I am building an interface similar in features to the Eclipse IDE for a telemetry project. I'll be showing many different widgets and each of them needs to be resizable / moveable / popped_out / popped_in / hideable / "fullscreen-able" / etc... like a "perspective" of the Eclipse IDE.

What would be the best approach using QT? Which classes to use? Using QT's QMainWindow / QDockWidgets / LayoutManager or since any widget can be moved anywhere would it be best to handle everything by hand-coding ?

+2  A: 

In my opinion, QMainWindow gives you a good start. You can create and manage DockWidgets all around your central widget and add status and tool bars fairly easily.

The QDockWidget class already handles the dock/undock hide/show options, so all you have to do is do your own widget.

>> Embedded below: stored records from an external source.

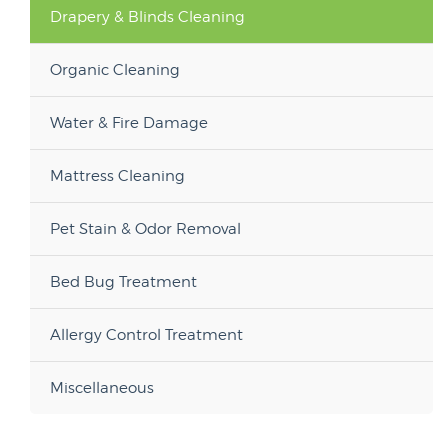
Drapery & Blinds Cleaning
Organic Cleaning
Water & Fire Damage
Mattress Cleaning
Pet Stain & Odor Removal
Bed Bug Treatment
Allergy Control Treatment
Miscellaneous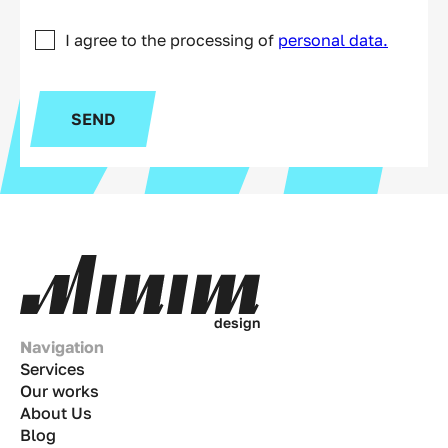
I agree to the processing of
personal data.
SEND
d
e
s
i
g
n
Navigation
Services
Our works
About Us
Blog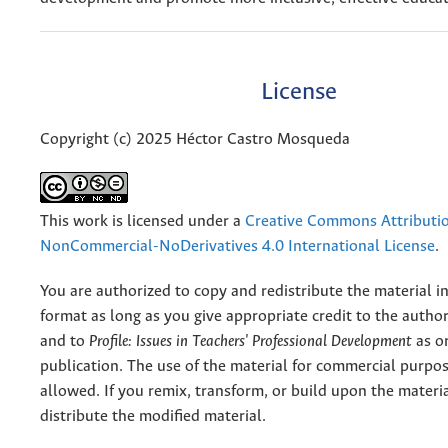
License
Copyright (c) 2025 Héctor Castro Mosqueda
This work is licensed under a
Creative Commons Attributi
NonCommercial-NoDerivatives 4.0 International License
.
You are authorized to copy and redistribute the material 
format as long as you give appropriate credit to the authors
and to
Profile: Issues in Teachers' Professional Development
as or
publication. The use of the material for commercial purpos
allowed. If you remix, transform, or build upon the materi
distribute the modified material.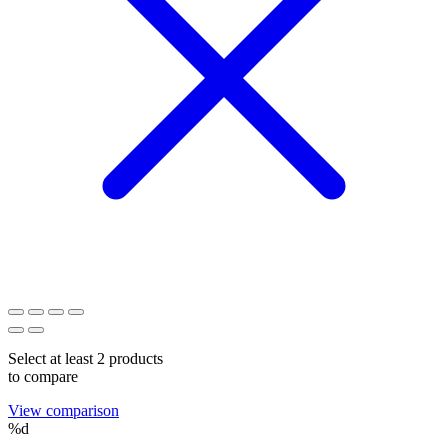
Select at least 2 products
to compare
View comparison
%d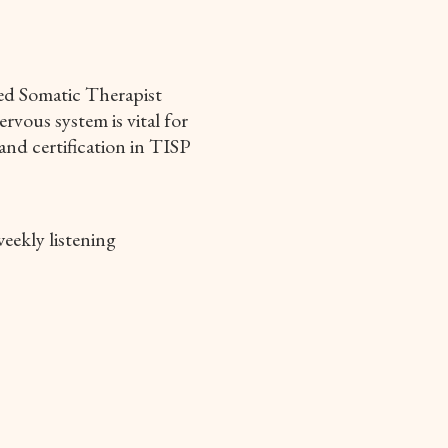
led Somatic Therapist
rvous system is vital for
and certification in TISP
eekly listening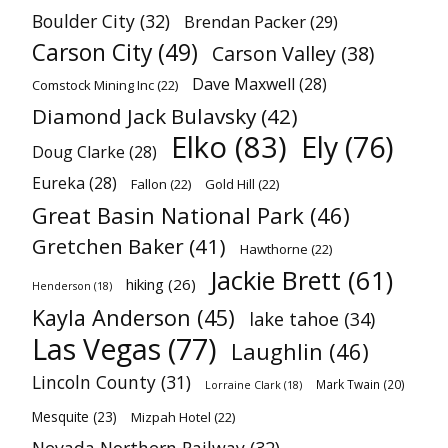
Boulder City
(32)
Brendan Packer
(29)
Carson City
(49)
Carson Valley
(38)
Dave Maxwell
(28)
Comstock Mining Inc
(22)
Diamond Jack Bulavsky
(42)
Elko
(83)
Ely
(76)
Doug Clarke
(28)
Eureka
(28)
Fallon
(22)
Gold Hill
(22)
Great Basin National Park
(46)
Gretchen Baker
(41)
Hawthorne
(22)
Jackie Brett
(61)
hiking
(26)
Henderson
(18)
Kayla Anderson
(45)
lake tahoe
(34)
Las Vegas
(77)
Laughlin
(46)
Lincoln County
(31)
Mark Twain
(20)
Lorraine Clark
(18)
Mesquite
(23)
Mizpah Hotel
(22)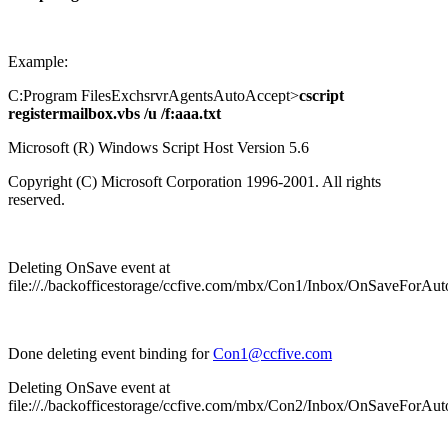
Example:
C:Program FilesExchsrvrAgentsAutoAccept>
cscript
registermailbox.vbs /u /f:aaa.txt
Microsoft (R) Windows Script Host Version 5.6
Copyright (C) Microsoft Corporation 1996-2001. All rights
reserved.
Deleting OnSave event at
file://./backofficestorage/ccfive.com/mbx/Con1/Inbox/OnSaveForAu
Done deleting event binding for
Con1@ccfive.com
Deleting OnSave event at
file://./backofficestorage/ccfive.com/mbx/Con2/Inbox/OnSaveForAu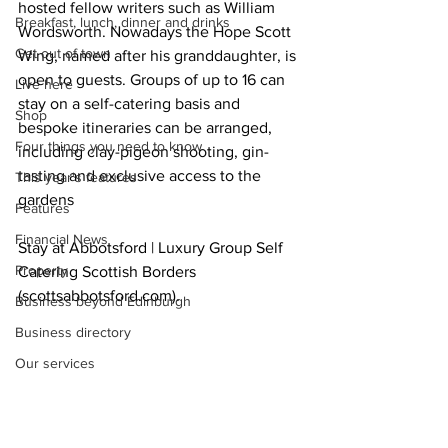
hosted fellow writers such as William 
Breakfast, lunch, dinner and drinks
Wordsworth. Nowadays the Hope Scott 
Get out of town
Wing, named after his granddaughter, is 
open to guests. Groups of up to 16 can 
Live here
stay on a self-catering basis and 
Shop
bespoke itineraries can be arranged, 
Four things you need to know
including clay-pigeon shooting, gin-
tasting and exclusive access to the 
This year's features
gardens 
Features
Financial News
Stay at Abbotsford | Luxury Group Self 
Property
Catering Scottish Borders 
(
scottsabbotsford.com
)
.  
Business beyond Edinburgh
Business directory
Our services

Also, if you want widgets to be hideables, you could look into QSplitter that allows to show two widgets, one on either side and resize them. They are collapsibles by default.

Hope this helps.

EDIT (to answer the comment question):

You can use QSettings to do so. It allows you to save any settings you want in the system directory.

You do so like this:

QSettings settings;
settings.setValue("editor/wrapMargin", 68);

and to get it back:

int margin = settings.value("editor/wrapMargin").toInt();

Hope this helps.

Live
@Live : Thanks for answering! That is a pretty good start! Do you know how to manipulate / save the layout once the user has done moving the widgets? For instance, i'd like to be able to create +n+ rows on the right.
David
Edited my post to answer your new question.
Live
@Live : my concern is about finding the information on the layout itself, more than saving it to disk. How are the widgets layed out when closing the app? I'm assuming QT is adding new LayoutManager on the fly as you move widgets, do you know which properties to look at?
David
It looks like saveState/saveGeometry is the way to go!
David
You are right, saveGeometry will do what you need.